Wednesday, April 28, 2010

Personal Learning Theory

What? So I took the quiz and I have a dilemma or my math skills are horrible. I think it could be a little due to the latter. I am classical conditioned to think that I hate math I guess. Well, I have a three way tie between all of the learning theories. So I guess I don't know which one I like the best. I saw parts of some that I liked and parts of the others that seemed a little odd. So lets go down the list. Piaget was right when he said that people learn from their schemes. We all have assimilation and accommodation happen in our lives. So I agree with that. I don't know how I feel about the sensorimotor stage of his theory. He seems to have been headed the right way however Vygotski was cool too.

I think Vygoyski was right on when he discusses internalization. A person needs to bring outside influences in to learn, I agree. I don't know if inner speech is going to help someone learn any differently than using your mind as a tool instead. The zpd is weird, how does someone come up with a term like that? Scaffolding is important though. I think I agree more with Vygotski than the others though.
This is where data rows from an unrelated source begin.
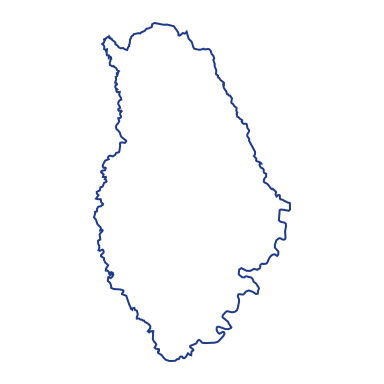 Makoabating, Mafeteng, Lesotho (orthographic projection)
{"feature_id": "5366337B10709831324049", "entity_name": "Makoabating", "entity_type": "district", "adm_level": 2, "iso_a3": "LSO", "parent_name": "Lesotho", "parent_adm1": "Mafeteng", "projection": "orthographic", "projection_center": [27.416, -29.927], "detail": "fine", "context": "isolated", "style": "outline", "palette": "blue", "viewbox_px": 384, "rotation_deg": 0, "n_neighbors": 0, "source": "geoboundaries", "source_scale": "gbopen_adm2", "svg_char_len": 5968}
<svg xmlns="http://www.w3.org/2000/svg" viewBox="0 0 384 384"><path d="M191.2,355.2L191.5,351.5L193.3,350.4L193.1,349.4L190.1,347.0L190.3,345.8L196.2,343.5L197.7,340.7L198.9,339.9L200.2,340.5L202.1,342.7L204.6,343.1L214.5,342.7L217.3,342.0L218.7,341.1L223.4,336.0L224.5,333.6L223.9,332.1L222.7,331.9L219.7,333.7L218.8,333.3L217.6,332.0L216.6,330.0L216.8,327.4L217.6,326.8L218.7,326.7L225.5,329.1L228.6,329.1L231.2,327.8L231.4,327.3L228.7,323.5L228.1,321.8L222.6,317.3L222.5,316.1L223.1,314.9L226.2,311.6L227.2,311.2L232.1,312.3L234.8,311.8L236.9,310.3L237.7,308.4L239.1,301.4L239.0,299.4L237.8,296.5L238.3,294.5L239.2,294.1L242.6,294.6L243.8,294.2L246.0,291.5L248.7,290.5L252.8,291.8L255.9,294.0L257.8,293.7L257.9,291.5L258.9,288.6L258.7,287.6L256.0,283.4L253.6,281.7L252.9,279.5L251.4,277.6L246.5,276.3L245.0,276.7L244.5,277.3L242.3,277.3L239.8,275.4L238.7,274.1L239.2,269.6L241.4,268.1L246.6,270.8L250.4,270.9L253.9,268.9L257.5,269.8L258.1,269.1L259.6,268.6L260.2,267.4L260.2,265.5L261.1,264.2L262.3,263.6L263.4,264.0L266.0,263.7L267.3,262.5L269.1,258.4L271.1,255.7L273.1,254.5L274.7,254.3L277.2,255.9L278.3,254.4L278.3,251.5L274.9,247.6L274.8,245.0L276.4,240.3L278.9,238.3L280.3,238.2L282.5,239.5L284.0,239.7L285.2,239.0L285.5,237.4L285.1,231.3L286.0,226.1L285.8,223.7L284.4,222.6L280.4,221.7L278.9,220.3L279.7,210.2L280.5,209.6L282.9,209.7L288.8,210.8L290.0,209.5L289.9,203.1L287.4,202.4L281.7,199.4L280.4,199.4L279.9,198.5L279.9,196.0L279.4,195.1L278.4,195.0L276.6,196.5L275.5,194.2L276.1,192.4L275.9,191.6L272.7,188.8L272.2,189.3L271.2,188.8L267.5,184.0L264.3,182.3L263.7,181.3L264.3,178.6L266.1,176.6L266.2,173.8L264.1,172.8L263.7,171.9L263.8,170.0L263.1,168.6L261.1,167.8L259.8,166.0L259.5,164.5L259.9,163.7L261.3,163.6L260.5,162.5L256.6,161.1L256.1,160.5L256.3,158.6L253.9,156.0L255.0,154.4L255.1,151.9L249.0,140.6L249.3,138.9L247.3,136.3L247.2,135.0L247.6,133.9L249.2,131.1L248.9,129.9L247.5,128.3L246.7,124.2L246.0,123.7L243.6,123.8L242.3,122.8L241.6,121.6L242.3,120.8L242.0,120.0L239.8,118.7L238.9,117.5L237.3,116.7L236.6,113.5L237.3,112.8L236.4,110.9L236.5,107.7L234.2,106.1L233.3,104.3L231.5,103.0L231.3,101.8L232.0,98.5L230.1,95.7L228.6,95.4L228.3,94.4L226.9,93.9L226.1,90.8L225.3,90.2L223.8,87.8L223.2,84.7L223.9,84.9L223.9,82.6L220.6,80.2L219.1,77.8L218.3,77.6L217.9,76.8L218.0,75.7L216.0,74.1L216.3,70.4L214.8,66.6L214.5,65.1L214.8,64.2L213.3,59.8L214.2,58.5L213.4,55.9L211.6,53.9L210.7,50.8L209.6,49.5L208.3,49.0L204.5,49.4L203.7,48.7L200.5,49.7L198.4,49.7L194.2,48.7L193.1,46.6L191.8,42.0L188.7,38.8L186.6,31.7L185.2,33.4L184.4,33.6L182.9,33.0L179.7,35.6L178.5,35.4L178.4,33.4L177.9,32.0L173.8,26.2L166.7,24.5L165.4,24.8L162.7,24.6L154.6,23.0L152.2,24.2L151.7,27.0L148.3,28.5L146.5,28.7L144.7,30.9L141.1,32.4L140.4,33.4L138.2,33.2L133.7,34.2L133.2,35.1L131.3,36.6L131.1,38.0L130.1,39.2L129.7,43.8L129.0,44.8L129.2,46.2L128.3,47.0L127.1,50.0L124.5,49.1L123.2,48.0L120.6,48.3L118.6,47.2L117.6,45.6L115.7,44.5L115.2,43.8L115.5,42.9L114.9,42.0L112.0,39.8L111.6,38.7L110.6,38.7L109.2,36.5L108.9,37.5L108.3,36.9L107.6,37.1L105.7,38.5L105.3,39.4L104.8,39.0L104.0,39.3L104.4,40.9L103.9,42.7L102.1,44.0L103.5,45.1L104.3,46.5L104.1,49.1L105.4,49.7L107.0,49.3L106.9,50.7L105.8,50.7L106.8,52.9L106.6,53.6L107.0,55.3L108.9,55.4L108.8,57.9L110.3,56.8L110.9,57.2L111.3,58.9L110.4,59.6L110.3,61.5L109.7,62.8L109.9,65.0L112.3,66.3L113.6,66.0L114.2,66.9L116.2,68.1L117.2,70.2L118.9,71.3L118.1,72.2L118.0,73.2L116.8,73.2L116.7,73.9L117.5,75.0L116.9,76.3L115.8,76.8L116.2,79.4L115.2,82.6L116.0,82.8L117.0,83.9L116.9,84.6L115.6,85.1L115.2,87.0L115.9,88.3L117.3,89.4L116.2,90.1L116.7,91.9L117.3,92.2L119.7,91.9L119.2,94.9L121.0,98.0L121.3,99.6L119.8,100.2L118.8,101.3L118.3,102.8L118.2,104.0L120.1,107.4L120.0,108.0L118.4,108.9L118.2,109.8L119.0,110.8L121.1,110.6L121.6,111.2L120.1,113.0L120.1,114.6L121.1,116.4L121.0,117.1L120.2,117.9L118.2,118.3L119.3,120.9L118.4,122.8L116.4,125.2L115.9,127.0L116.5,129.1L118.1,130.4L119.9,132.8L120.8,135.9L121.6,137.1L126.1,140.6L126.2,141.4L124.9,142.9L122.0,142.4L120.2,142.9L119.9,144.1L120.2,145.5L119.4,151.0L118.9,152.3L116.2,152.9L115.3,154.7L112.8,156.4L110.2,155.6L108.8,156.2L107.9,157.6L108.7,159.2L105.2,160.6L103.1,164.4L102.7,166.2L103.4,167.7L105.2,167.6L105.8,168.1L105.0,170.2L102.1,170.7L101.1,171.4L101.1,171.9L101.5,172.8L102.4,173.0L102.6,173.7L103.6,174.4L102.9,177.0L105.8,177.0L105.9,177.6L104.8,179.2L106.1,180.0L106.5,181.4L105.9,182.1L104.2,182.7L102.5,186.7L100.5,187.2L99.8,190.4L96.8,191.8L96.8,193.5L98.5,195.1L96.0,198.7L97.8,199.2L100.7,199.2L101.2,202.2L103.1,204.0L102.7,205.0L101.9,205.1L101.1,206.2L98.2,206.7L97.0,209.0L96.9,211.4L95.1,211.8L95.1,213.6L94.0,217.4L96.0,219.8L97.3,223.9L100.6,227.5L100.9,228.7L100.3,230.3L102.2,229.8L102.6,230.2L102.5,231.0L100.3,233.3L99.6,234.6L100.3,239.6L98.1,240.6L98.2,243.9L99.3,245.8L99.2,248.5L98.5,250.3L99.9,250.8L102.5,249.6L103.2,250.1L103.7,251.8L103.5,252.7L101.0,255.1L100.9,256.1L104.0,258.2L104.1,260.2L105.2,262.5L108.2,265.2L105.9,268.9L105.8,270.6L107.3,270.5L108.5,271.5L109.5,274.6L110.1,275.2L111.3,274.4L110.7,272.4L111.6,272.2L112.9,273.0L113.3,274.7L112.4,276.7L110.5,278.2L109.2,277.1L108.3,277.2L108.1,277.6L107.8,281.0L110.0,282.7L111.1,285.6L111.2,287.9L113.7,289.0L120.5,289.5L123.3,290.4L123.5,291.5L121.9,293.7L122.1,294.2L126.3,295.8L129.3,304.8L130.3,306.4L130.8,308.7L132.1,309.7L132.3,308.4L134.4,307.9L134.7,309.7L136.9,310.8L137.8,314.5L136.7,317.4L136.8,318.6L139.1,318.5L140.4,319.6L142.2,319.8L143.0,320.6L144.0,320.6L145.0,322.0L148.6,324.0L150.2,325.9L150.3,328.3L147.8,331.2L149.1,332.4L150.7,331.2L153.2,331.1L153.3,331.9L152.7,332.2L153.1,335.0L152.8,339.1L153.9,341.4L155.8,343.4L156.3,344.5L154.6,347.7L155.6,348.6L159.0,349.3L159.0,350.9L158.0,351.4L158.1,352.9L161.7,355.1L163.8,358.0L165.9,359.8L169.4,361.0L175.2,360.8L177.2,359.1L178.8,359.1L179.9,357.0L180.8,356.5L182.0,356.5L183.2,358.1L184.4,358.1L185.8,357.0L188.0,353.3L189.2,354.5L191.2,355.2Z" fill="none" stroke="#1e3a8a" stroke-width="2"/></svg>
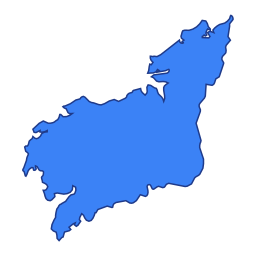 map outline of La Coruña (Albers equal-area conic projection)
{"feature_id": "ESP-5827", "entity_name": "La Coruña", "entity_type": "Autonomous Community", "adm_level": 1, "iso_a3": "ESP", "parent_name": "Spain", "parent_adm1": "", "projection": "albers", "projection_center": [-8.526, 43.162], "detail": "fine", "context": "isolated", "style": "filled", "palette": "blue", "viewbox_px": 256, "rotation_deg": 0, "n_neighbors": 0, "source": "natural_earth", "source_scale": "10m", "svg_char_len": 4503}
<svg xmlns="http://www.w3.org/2000/svg" viewBox="0 0 256 256"><path d="M96.0,212.7L95.1,212.7L94.2,215.5L92.9,218.3L91.2,220.4L88.9,221.2L86.4,220.2L84.8,218.0L83.5,215.2L81.7,213.7L79.8,217.4L79.4,219.6L80.7,221.2L77.9,225.3L76.3,226.3L74.4,224.8L75.2,222.9L73.3,223.8L69.0,227.2L70.8,229.5L69.3,230.7L64.6,232.0L64.2,233.0L63.1,237.0L62.0,237.4L61.0,238.4L59.1,240.6L57.1,238.4L56.9,235.1L56.2,232.2L53.3,230.9L51.3,228.9L52.0,224.6L54.0,220.1L55.6,217.4L55.6,215.3L56.0,212.6L56.8,209.1L58.3,207.0L58.9,205.7L60.0,204.5L61.5,203.9L61.8,203.5L65.6,201.4L69.0,196.7L71.0,194.9L74.1,194.1L75.0,192.9L75.9,190.1L75.6,187.2L72.8,185.7L72.3,189.8L70.2,192.3L67.2,193.6L63.8,194.1L57.2,193.0L54.4,193.6L54.9,196.6L51.8,199.8L50.2,200.7L47.7,200.2L46.0,198.6L45.1,196.3L44.4,193.5L43.2,190.3L44.8,190.3L46.1,189.7L47.0,188.4L47.8,186.7L46.7,184.6L44.9,183.4L42.5,182.3L42.3,180.9L41.7,178.6L41.5,177.5L41.8,176.8L43.0,175.5L43.3,174.4L43.5,172.8L43.4,171.6L42.5,170.9L40.3,170.7L39.1,169.9L37.1,166.6L35.5,165.9L35.5,167.0L36.2,168.9L35.4,170.0L34.2,170.3L33.6,170.1L33.0,167.7L31.8,167.5L30.3,168.4L29.1,169.5L28.1,171.0L26.8,174.6L25.9,176.2L25.3,175.8L24.1,171.6L22.9,170.6L22.9,169.5L23.8,167.8L26.5,160.3L26.6,159.2L26.9,157.8L27.4,156.4L27.9,155.4L28.4,153.8L27.6,152.7L25.7,151.2L24.7,147.0L25.8,146.0L27.5,146.0L28.4,144.4L29.2,141.2L30.7,139.7L32.2,138.6L32.9,136.5L34.8,138.2L36.5,138.7L38.2,138.1L40.1,136.5L40.8,135.6L41.1,134.7L41.6,133.8L42.8,132.9L43.9,132.4L44.8,132.1L47.2,131.8L47.2,130.5L45.0,131.6L42.1,132.2L40.0,132.0L40.1,130.5L35.9,132.6L34.1,132.3L32.9,129.2L39.2,123.3L43.3,121.0L48.2,123.2L50.4,123.2L52.8,122.7L54.4,122.0L56.1,120.6L57.8,119.6L59.1,117.2L59.8,114.5L60.8,114.5L63.1,116.7L66.6,116.6L70.0,115.2L72.3,113.5L69.5,113.6L68.0,112.6L66.1,108.6L65.5,108.6L63.9,107.7L62.9,106.7L63.8,106.1L65.1,106.0L70.4,103.7L75.9,100.0L80.0,98.9L80.9,97.6L82.0,96.8L83.4,96.4L85.1,97.3L89.2,101.5L91.4,102.5L93.7,102.9L98.7,104.6L101.1,104.9L104.7,103.6L109.3,101.0L114.2,99.5L118.6,101.4L125.4,98.2L126.5,97.1L126.9,95.5L128.0,94.1L129.3,93.2L131.9,92.5L132.5,91.8L132.8,91.0L133.5,90.4L140.6,88.5L141.1,90.8L142.3,92.6L145.1,95.1L146.8,93.1L147.2,91.5L146.9,87.3L148.1,84.9L150.7,85.4L154.4,87.8L156.3,88.4L157.1,90.0L157.6,92.0L158.5,94.0L161.5,96.9L162.8,98.7L163.7,101.4L164.7,98.5L164.6,95.8L163.7,90.3L163.7,87.6L164.4,86.0L165.8,84.7L168.2,83.0L165.6,81.8L163.2,81.5L158.9,81.8L156.6,81.1L153.5,77.7L151.4,76.8L153.8,74.9L166.8,73.2L167.7,72.8L168.6,72.0L169.2,70.8L169.0,69.5L168.4,69.4L165.4,70.7L157.5,72.1L158.0,71.4L158.4,71.2L159.3,70.7L158.8,70.3L157.5,69.5L156.0,71.9L153.4,72.9L147.7,73.2L148.7,70.5L149.2,66.7L149.8,64.1L151.3,64.7L153.0,62.3L152.0,61.3L150.9,59.9L150.3,58.1L150.3,56.2L150.8,56.2L153.1,56.6L153.9,56.2L157.0,56.6L160.7,54.7L179.4,40.1L179.9,42.1L181.0,43.1L182.4,43.3L183.9,42.6L182.6,42.7L182.1,42.6L182.1,41.5L182.7,41.1L183.3,40.5L183.9,40.1L181.4,38.1L181.0,36.2L181.6,34.3L182.1,32.2L182.9,30.7L184.8,30.2L189.1,30.3L192.9,29.1L196.6,26.9L199.7,23.9L202.2,20.4L205.8,21.0L207.3,23.5L208.3,26.7L210.3,29.0L210.3,30.1L209.5,29.7L208.2,29.3L207.6,29.0L206.7,30.5L206.1,32.1L206.0,33.7L206.8,35.0L205.5,36.0L205.1,35.9L204.1,35.0L203.3,35.9L202.9,36.1L202.3,36.4L202.3,37.6L208.8,37.9L210.0,36.5L207.6,32.7L209.1,31.6L210.6,31.5L213.8,32.6L213.5,32.0L213.2,30.7L212.9,30.1L214.7,28.0L217.0,26.1L219.6,24.5L224.7,23.1L227.4,21.2L229.6,18.7L230.4,16.0L230.9,15.4L231.8,15.9L232.7,17.2L233.1,19.1L232.6,20.1L229.6,23.8L229.6,26.4L228.0,36.6L230.4,40.2L226.2,45.3L225.6,47.1L226.1,50.3L225.9,52.3L225.5,53.2L222.5,56.4L221.9,58.0L221.9,59.6L223.4,62.3L223.7,63.0L223.5,63.9L219.2,76.8L215.8,78.9L214.5,82.9L213.6,84.4L212.1,85.3L206.1,84.3L205.3,96.1L204.4,98.1L199.8,103.5L199.2,104.7L199.1,106.2L199.5,107.6L200.0,108.7L200.4,109.8L200.3,111.5L196.1,123.2L201.0,140.5L200.7,142.0L200.1,143.4L199.7,145.4L199.7,147.7L203.5,159.1L203.5,163.7L202.9,168.2L199.8,174.2L198.6,175.3L195.9,176.8L194.7,177.8L191.5,183.9L187.2,186.2L185.1,186.5L168.7,183.3L166.4,184.3L164.8,186.7L164.1,187.3L162.7,187.6L158.6,186.3L157.2,186.8L153.7,189.2L152.5,189.0L151.7,187.8L151.1,186.3L150.3,185.0L149.5,184.6L148.5,184.7L147.6,185.2L147.1,186.3L147.2,187.2L147.9,190.5L148.0,192.6L147.6,194.4L146.8,195.7L145.4,196.4L140.3,194.7L136.4,200.6L133.3,202.8L131.7,203.2L129.8,203.0L125.9,200.7L116.0,202.5L113.9,203.8L113.2,205.0L112.9,206.0L112.8,206.7L112.7,207.2L112.0,207.5L107.2,206.1L97.9,209.5L96.0,212.7Z" fill="#3b82f6" stroke="#1e3a8a" stroke-width="1.5"/></svg>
Erickson stayed up too late working on some of his stuff, but I do think there are issues in life if people do not complete a stage of Moral Development. it is noticeable all around us with trust vs. mistrust all the way up to integrity vs. despair. My father has issues with the last stage and so he is retired early yet hurting in life still.

I don't think emotional intelligence is my cup of tea. It seems to me that if a person is emotionally sound they can still have problems learning. I do agree it plays a part, but I will not base my teaching on emotional learning.

I know there is an information processing method of learning somewhere, it is cool that someone has even tried to take on the brain and find out what they have about memory. I know I have a hard time with retrieval of people's names, but I can remember every hardwood floor I have ever done. It seems the information needs to be stored somewhere. Learning has to be good for something, it blows me away thinking what part of the brain does what in the process though.

Knowledge construction and higher order thinking is something that I will use in my future classroom. the brain is there waiting for something to challenge it with, why not test it. I figure the more it is tested, the more it learn. It has to be that way. the only way higher order thinking can be done is by following the discovery learning and hands on things and then try and tie them in with the rest of the world. That seems like it would stay in the brain better than doing a problem on a piece of paper and then trying how to remember to do it the next day.

Behaviorism is one I have a problem with, yet I still had a tie on the quiz I did. Is it all a farce, i don't think that either. I think that behavior can teach you how to act. I feel it is more an outward learning. Classical conditioning happens, I will not say it doesn't operant conditioning as well. We teach ourselves how to act in a certain situation and the brain takes over. Is this learning? I think it is not learning. I think it is action that the brain decides is OK. Does it really teach a person something? I don't think I will be able to use it in the classroom for anything other than classroom management.

I like social caognitivism. I think we are able to track our own learning. and model our learning appropriately, but I do not think that it can stand alone. I think it needs to be paired with one of the other theories to make it work correctly. it can be the best way of learning is combining all of them in some way. That is what I need to learn to do to be a successful teacher.

so what? I think a person learns by collecting data and storing it in the brain. I do think we can store information, we can grab that information from wherever it is living inside the brain. Learning is getting the information in the brain. the brain is amazing with all of its' neurons and dendrites jumping across synapses to form pathways. these pathways are formed by some stimulus. Which stimulus drives nueroplastisticity? I think information is brought into the brain in many different ways. It is cognitive, it is phschosocial, schemas are formed and somehow they are pulled from its' resting place when something somewhat resembles it. Elaboration occurs and learning takes place. I think schemas can be built and added by many different stimuli. Other people can help it by scaffolding or being an apprentice. It is all adding to a schema. Behaviorism is adding to schema in some form or another. With all of them learning takes place, but with different views of how.

Now what? I will take the information I have learned and I will build on existing schema to create learning. I will do it in a variety of ways that will help the students be motivated. Learning all has to do with wanting to take in more information and have it create more pathways through the brain. I believe this can be done by using all of the techniques. I will discover which ones to use where.